Aksi pungli setiap kali pencairan Dana Desa yang dilakukan oknum baik BPMD maupun oleh BPKAD Kabupaten Ogan Ilir terus mencuat.
Isu yang berkembang bagi kepala desa yang akan melakukan proses pencairan dana desa mereka harus menyetor sejumlah uang kepada oknum tertentu baik di BPMD maupun oknum di BPKAD sehingga hal itu cukup dikeluhkan kepala desa.
Betapa tidak, para kepala desa menjadi bingung untuk membuat laporan SPJ atas uang pungli yang telah berkurang dari anggaran yang seharusnya diterima desa.
Parahnya lagi, tatkala aksi pungli itu tidak dipenuhi maka proses pencairan DD tersebut dihambat.
Adanya aksi pungli DD yang merebak di Ogan Ilir itu ternyata juga menjadi sorotan fraksi Nasdem DPRD Ogan Ilir.
Hal itu diungkapkan fraksi Nasdem itu saat rapat paripurna pandangan fraksi terhadap raperda perubahan APBD tahun 2018, Rabu (12/09)

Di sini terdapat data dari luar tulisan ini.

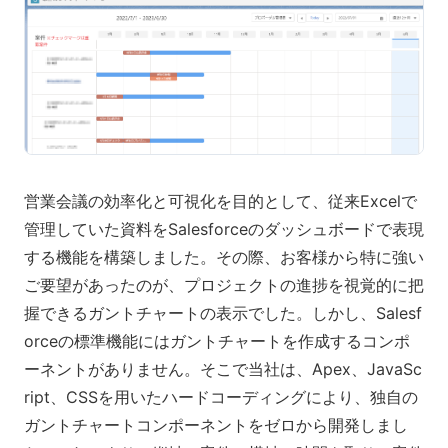
営業会議の効率化と可視化を目的として、従来Excelで
管理していた資料をSalesforceのダッシュボードで表現
する機能を構築しました。その際、お客様から特に強い
ご要望があったのが、プロジェクトの進捗を視覚的に把
握できるガントチャートの表示でした。しかし、Salesf
orceの標準機能にはガントチャートを作成するコンポ
ーネントがありません。そこで当社は、Apex、JavaSc
ript、CSSを用いたハードコーディングにより、独自の
ガントチャートコンポーネントをゼロから開発しまし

Dalam pandangannya, fraksi Nasdem meminta Bupati Ogan Ilir, H.M Ilyas Panji Alam untuk menindaklanjuti persolan yang terjadi karena image negatif yang selama ini berkembang akan merusak citra Kabupaten sendiri.
Menyikapi hal itu, usai Rapat paripurna berlangsung, Kepala BPMD Ogan Ilir, Trisnopilhaq, ketika dikonfirmasi media ini dengan tegas menyatakan jika hal itu sama sekali tidak benar.

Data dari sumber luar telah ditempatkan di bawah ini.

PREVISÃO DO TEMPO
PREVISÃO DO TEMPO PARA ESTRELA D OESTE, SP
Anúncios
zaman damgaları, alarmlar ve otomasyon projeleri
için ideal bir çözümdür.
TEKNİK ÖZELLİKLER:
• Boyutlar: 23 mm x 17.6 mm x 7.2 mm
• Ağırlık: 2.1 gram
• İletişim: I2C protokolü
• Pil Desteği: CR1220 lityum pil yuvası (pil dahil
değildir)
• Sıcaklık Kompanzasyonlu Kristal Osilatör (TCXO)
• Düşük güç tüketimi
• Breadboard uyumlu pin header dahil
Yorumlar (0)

Trisnopilhaq pun memastikan aksi pungli yang menjadi isu itu tidak akan pernah terjadi karena selama ini pihaknya sudah memberikan pembinaan dan sosialisasi kepada semua desa agar tidak terjadi hal-hal yang tidak diingankan.

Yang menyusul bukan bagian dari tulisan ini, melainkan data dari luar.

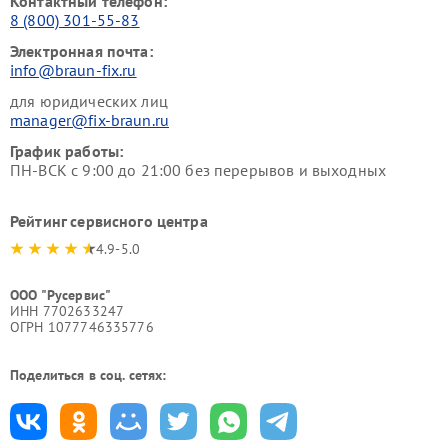
Контактный телефон:
8 (800) 301-55-83
Электронная почта:
info@braun-fix.ru
для юридических лиц
manager@fix-braun.ru
График работы:
ПН-ВСК с 9:00 до 21:00 без перерывов и выходных
Рейтинг сервисного центра
4.9-5.0
ООО "Русервис"
ИНН 7702633247
ОГРН 1077746335776
Поделиться в соц. сетях:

Namun, dijelaskan Trisnopilhaq, jika dikemudian hari ternyata memang ditemukan ada oknum pegawainya yang berani berbuat pungli sesuai yang dimaksud maka pihaknya tidak akan segan-segan akan memberi sanksi tegas kepada yang bersangkutan.
“Jangan coba-coba berani berbuat pungli, siapa pun dia tanpa terkecuali akan disanksi tegas”, ujar Trisnopilhaq.
Bahkan Trisnopilhaq tidak menutup kemungkinan jika terbukti akan ditindaklanjut ke rana hukum guna proses lebih lanjut demi nama baik sekaligus menghilangkan image negatif selama ini.